Carbon management makes sense for the 5000 fossil fuel powered electric generating stations in the U.S. (76) and roughly 20,000 in the world and for some 3X that number later in the century, assuming the plants will be large enough to make the process economical. The number of sources is relatively small and the quantity of emissions per source large compared to the 700 million vehicles and hundreds of millions of businesses and residences that produce GHG emissions.
The problem is that the existing technologies for removing carbon dioxide from gas streams that could be applied to power plant emissions were developed in the 1930’s for removing high (>20%) levels of carbon dioxide from natural gas, a product with a market value. The low levels of carbon dioxide (3-12%) in power plant emissions (77), coupled with the fact that it has no economic value on the scale on which it would be recovered, means that the amount of energy required to capture it (absorption in an amine solution under high pressure), regenerate the capture solution and compress the gas prior to disposal is prohibitively expensive, an estimated $100-300 per metric ton of carbon equivalent (the way in which carbon dioxide disposal costs are calculated). This is enough to add 30-60% or more to the cost of electricity (78-80).

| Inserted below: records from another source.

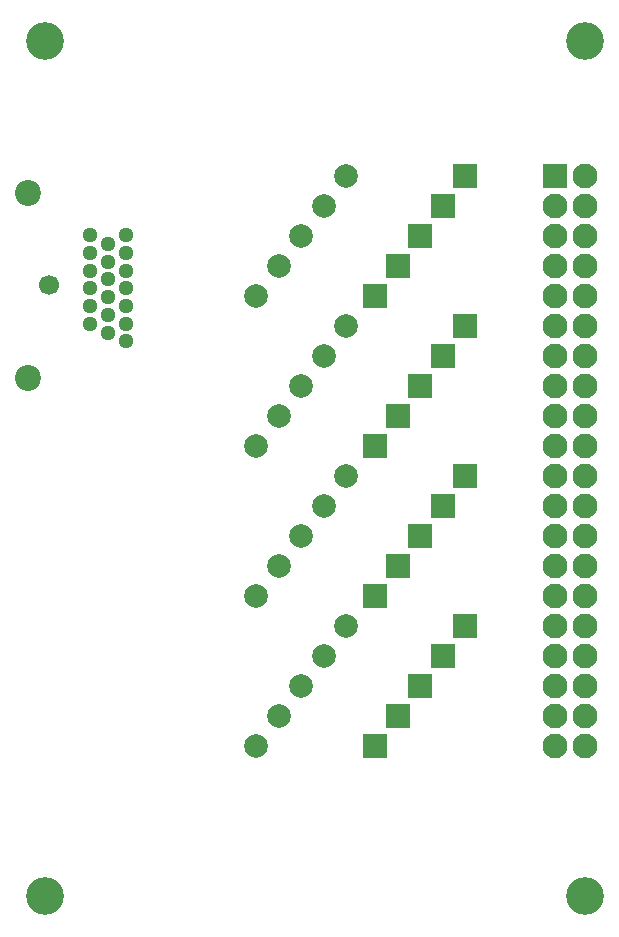
<source format=gbr>
From c3ca4f95bd59f69d45e582a4149327f57a360760 Mon Sep 17 00:00:00 2001
From: jaseg <git@jaseg.de>
Date: Sun, 30 Jan 2022 20:11:38 +0100
Subject: Rename gerbonara/gerber package to just gerbonara

---
 .../resources/diptrace/keyboard_BottomMask.gbr     | 173 ---------------------
 1 file changed, 173 deletions(-)
 delete mode 100644 gerbonara/gerber/tests/resources/diptrace/keyboard_BottomMask.gbr

(limited to 'gerbonara/gerber/tests/resources/diptrace/keyboard_BottomMask.gbr')

diff --git a/gerbonara/gerber/tests/resources/diptrace/keyboard_BottomMask.gbr b/gerbonara/gerber/tests/resources/diptrace/keyboard_BottomMask.gbr
deleted file mode 100644
index a2e49bf..0000000
--- a/gerbonara/gerber/tests/resources/diptrace/keyboard_BottomMask.gbr
+++ /dev/null
@@ -1,173 +0,0 @@
-G04 DipTrace 2.4.0.1*
-%INkeyboard_BottomMask.gbr*%
-%MOIN*%
-%ADD23C,0.0669*%
-%ADD24C,0.126*%
-%ADD28C,0.0787*%
-%ADD30R,0.0787X0.0787*%
-%ADD32R,0.0827X0.0827*%
-%ADD34C,0.0827*%
-%ADD36C,0.0866*%
-%ADD38C,0.0512*%
-%FSLAX44Y44*%
-G04*
-G70*
-G90*
-G75*
-G01*
-%LNBotMask*%
-%LPD*%
-D38*
-X6937Y25687D3*
-X8118D3*
-X6937Y25096D3*
-Y24506D3*
-X7528Y25392D3*
-Y24801D3*
-Y24211D3*
-X8118Y23915D3*
-Y24506D3*
-Y25096D3*
-Y26278D3*
-Y26868D3*
-Y27459D3*
-X6937D3*
-Y26868D3*
-Y26278D3*
-X7528Y25982D3*
-Y26573D3*
-Y27163D3*
-D36*
-X4850Y28876D3*
-Y22695D3*
-D23*
-X5559Y25785D3*
-D34*
-X22437Y10437D3*
-Y11437D3*
-Y12437D3*
-Y13437D3*
-Y14437D3*
-Y15437D3*
-Y16437D3*
-Y17437D3*
-Y18437D3*
-Y19437D3*
-Y20437D3*
-Y21437D3*
-Y22437D3*
-Y23437D3*
-Y24437D3*
-Y25437D3*
-Y26437D3*
-Y27437D3*
-Y28437D3*
-D32*
-Y29437D3*
-D34*
-X23437D3*
-Y28437D3*
-Y27437D3*
-Y26437D3*
-Y25437D3*
-Y24437D3*
-Y23437D3*
-Y22437D3*
-Y21437D3*
-Y20437D3*
-Y19437D3*
-Y18437D3*
-Y17437D3*
-Y16437D3*
-Y15437D3*
-Y14437D3*
-Y13437D3*
-Y12437D3*
-Y11437D3*
-Y10437D3*
-D30*
-X19437Y29437D3*
-D28*
-X15461D3*
-D30*
-X18687Y28437D3*
-D28*
-X14711D3*
-D30*
-X17937Y27437D3*
-D28*
-X13961D3*
-D30*
-X17187Y26437D3*
-D28*
-X13211D3*
-D30*
-X16437Y25437D3*
-D28*
-X12461D3*
-D30*
-X19437Y24437D3*
-D28*
-X15461D3*
-D30*
-X18687Y23437D3*
-D28*
-X14711D3*
-D30*
-X17937Y22437D3*
-D28*
-X13961D3*
-D30*
-X17187Y21437D3*
-D28*
-X13211D3*
-D30*
-X16437Y20437D3*
-D28*
-X12461D3*
-D30*
-X19437Y19437D3*
-D28*
-X15461D3*
-D30*
-X18687Y18437D3*
-D28*
-X14711D3*
-D30*
-X17937Y17437D3*
-D28*
-X13961D3*
-D30*
-X17187Y16437D3*
-D28*
-X13211D3*
-D30*
-X16437Y15437D3*
-D28*
-X12461D3*
-D30*
-X19437Y14437D3*
-D28*
-X15461D3*
-D30*
-X18687Y13437D3*
-D28*
-X14711D3*
-D30*
-X17937Y12437D3*
-D28*
-X13961D3*
-D30*
-X17187Y11437D3*
-D28*
-X13211D3*
-D30*
-X16437Y10437D3*
-D28*
-X12461D3*
-D24*
-X23437Y33937D3*
-X5437D3*
-X23437Y5437D3*
-X5437D3*
-M02*
-- 
cgit 


</source>
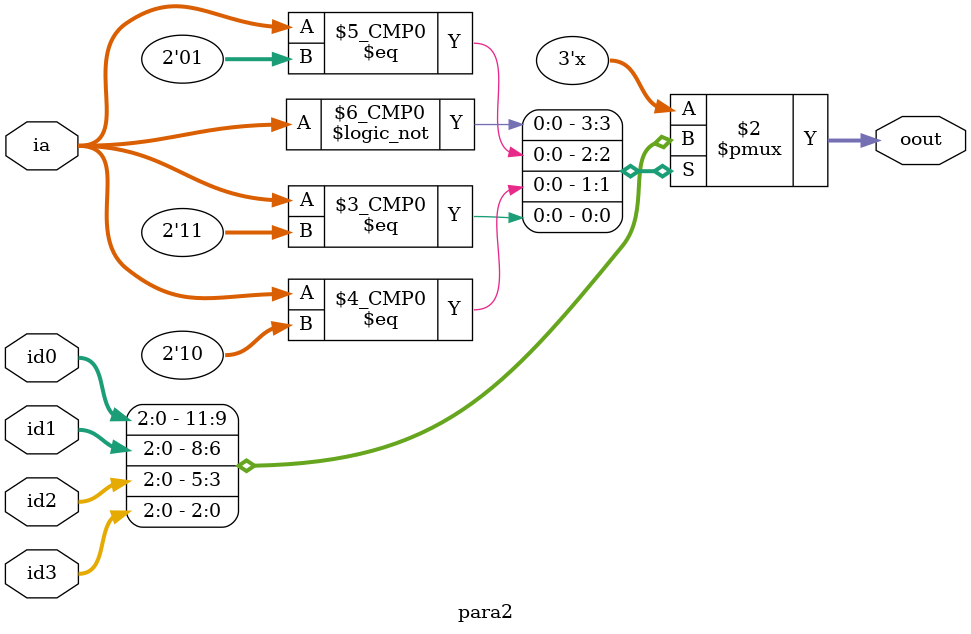
<source format=v>
`timescale 1ns / 1ps


module para2(
    input [1:0] ia,
    input [2:0] id0,
    input [2:0] id1,
    input [2:0] id2,
    input [2:0] id3,
    output reg [2:0] oout
);

always@(*)
    case(ia)
        2'b00: oout = id0;
        2'b01: oout = id1;
        2'b10: oout = id2;
        2'b11: oout = id3;
    endcase

endmodule

</source>
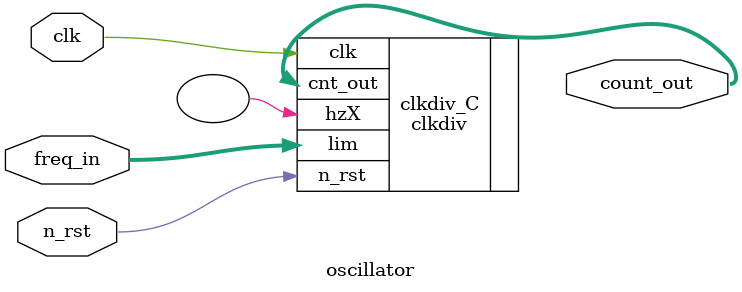
<source format=sv>

module oscillator (
    input logic clk,                    // clock input
    input logic n_rst,                  // reset input active low
    //input [15:0] freq_div_table [0:11], // frequency division table
    input logic [17:0] freq_in,         // input frequency
    //output [15:0] counts [0:11]         // output counts
    output logic [17:0] count_out
 
    );

    //instances of clkdiv
    clkdiv #(
        .BITLEN(18)
    ) clkdiv_C (
        .clk(clk),
        .n_rst(n_rst),
        .lim(freq_in),
        .cnt_out(count_out),
        .hzX()
    );

endmodule

</source>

In 2000, the U.S. DOE had a stated goal of reducing this cost to $5-10/ton with a target date of 2015 for new technologies that met this target to be perfected and with implementation to begin shortly thereafter at all existing and new stations (80, 81). The implementation of carbon management using these technologies was predicted by the U.S. DOE to reduce U.S. carbon emissions by 145 million metric tons of carbon per year and global emissions by 270 million by 2030 (82). However, since global GHG emissions may approach 10 billion tons as carbon by 2030, this carbon management program, even if successful, would have little impact on reducing GHG forcing (52).